Extracted page text data
◇ ◇ ◇ ◇
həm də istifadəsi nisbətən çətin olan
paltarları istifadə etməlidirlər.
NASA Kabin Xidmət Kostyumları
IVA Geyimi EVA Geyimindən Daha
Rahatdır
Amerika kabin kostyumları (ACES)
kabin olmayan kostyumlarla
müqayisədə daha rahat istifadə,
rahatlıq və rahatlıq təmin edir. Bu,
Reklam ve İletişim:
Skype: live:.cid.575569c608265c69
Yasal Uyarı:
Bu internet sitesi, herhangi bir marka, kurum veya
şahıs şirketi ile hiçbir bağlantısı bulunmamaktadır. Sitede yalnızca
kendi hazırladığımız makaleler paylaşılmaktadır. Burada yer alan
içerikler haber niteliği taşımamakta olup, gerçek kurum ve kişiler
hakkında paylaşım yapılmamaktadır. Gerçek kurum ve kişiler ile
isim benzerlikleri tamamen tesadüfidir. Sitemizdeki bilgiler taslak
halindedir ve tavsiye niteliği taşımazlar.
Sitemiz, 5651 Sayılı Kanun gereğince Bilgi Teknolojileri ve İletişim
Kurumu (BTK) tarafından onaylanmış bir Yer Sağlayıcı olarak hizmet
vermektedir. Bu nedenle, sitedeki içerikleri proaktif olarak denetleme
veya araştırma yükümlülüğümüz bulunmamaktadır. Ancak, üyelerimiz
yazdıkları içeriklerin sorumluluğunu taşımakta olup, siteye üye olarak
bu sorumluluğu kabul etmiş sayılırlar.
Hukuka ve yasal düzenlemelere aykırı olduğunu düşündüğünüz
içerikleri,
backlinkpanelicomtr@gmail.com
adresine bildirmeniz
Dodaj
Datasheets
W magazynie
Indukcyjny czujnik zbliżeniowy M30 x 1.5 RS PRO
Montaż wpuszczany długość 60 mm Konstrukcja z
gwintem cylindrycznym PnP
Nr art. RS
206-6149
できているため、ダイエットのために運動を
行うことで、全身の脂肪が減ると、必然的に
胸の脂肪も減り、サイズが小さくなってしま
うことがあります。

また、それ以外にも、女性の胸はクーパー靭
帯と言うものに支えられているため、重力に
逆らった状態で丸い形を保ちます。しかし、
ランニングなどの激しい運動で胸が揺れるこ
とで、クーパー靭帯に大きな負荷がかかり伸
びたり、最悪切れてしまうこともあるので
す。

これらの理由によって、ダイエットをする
◇ ◇ ◇ ◇
EXERCISE AIM: Could you write out the full data verbatim?

EXERCISE RESPONSE:
həm də istifadəsi nisbətən çətin olan
paltarları istifadə etməlidirlər.
NASA Kabin Xidmət Kostyumları
IVA Geyimi EVA Geyimindən Daha
Rahatdır
Amerika kabin kostyumları (ACES)
kabin olmayan kostyumlarla
müqayisədə daha rahat istifadə,
rahatlıq və rahatlıq təmin edir. Bu,
Reklam ve İletişim:
Skype: live:.cid.575569c608265c69
Yasal Uyarı:
Bu internet sitesi, herhangi bir marka, kurum veya
şahıs şirketi ile hiçbir bağlantısı bulunmamaktadır. Sitede yalnızca
kendi hazırladığımız makaleler paylaşılmaktadır. Burada yer alan
içerikler haber niteliği taşımamakta olup, gerçek kurum ve kişiler
hakkında paylaşım yapılmamaktadır. Gerçek kurum ve kişiler ile
isim benzerlikleri tamamen tesadüfidir. Sitemizdeki bilgiler taslak
halindedir ve tavsiye niteliği taşımazlar.
Sitemiz, 5651 Sayılı Kanun gereğince Bilgi Teknolojileri ve İletişim
Kurumu (BTK) tarafından onaylanmış bir Yer Sağlayıcı olarak hizmet
vermektedir. Bu nedenle, sitedeki içerikleri proaktif olarak denetleme
veya araştırma yükümlülüğümüz bulunmamaktadır. Ancak, üyelerimiz
yazdıkları içeriklerin sorumluluğunu taşımakta olup, siteye üye olarak
bu sorumluluğu kabul etmiş sayılırlar.
Hukuka ve yasal düzenlemelere aykırı olduğunu düşündüğünüz
içerikleri,
backlinkpanelicomtr@gmail.com
adresine bildirmeniz
Dodaj
Datasheets
W magazynie
Indukcyjny czujnik zbliżeniowy M30 x 1.5 RS PRO
Montaż wpuszczany długość 60 mm Konstrukcja z
gwintem cylindrycznym PnP
Nr art. RS
206-6149
できているため、ダイエットのために運動を
行うことで、全身の脂肪が減ると、必然的に
胸の脂肪も減り、サイズが小さくなってしま
うことがあります。

また、それ以外にも、女性の胸はクーパー靭
帯と言うものに支えられているため、重力に
逆らった状態で丸い形を保ちます。しかし、
ランニングなどの激しい運動で胸が揺れるこ
とで、クーパー靭帯に大きな負荷がかかり伸
びたり、最悪切れてしまうこともあるので
す。

これらの理由によって、ダイエットをする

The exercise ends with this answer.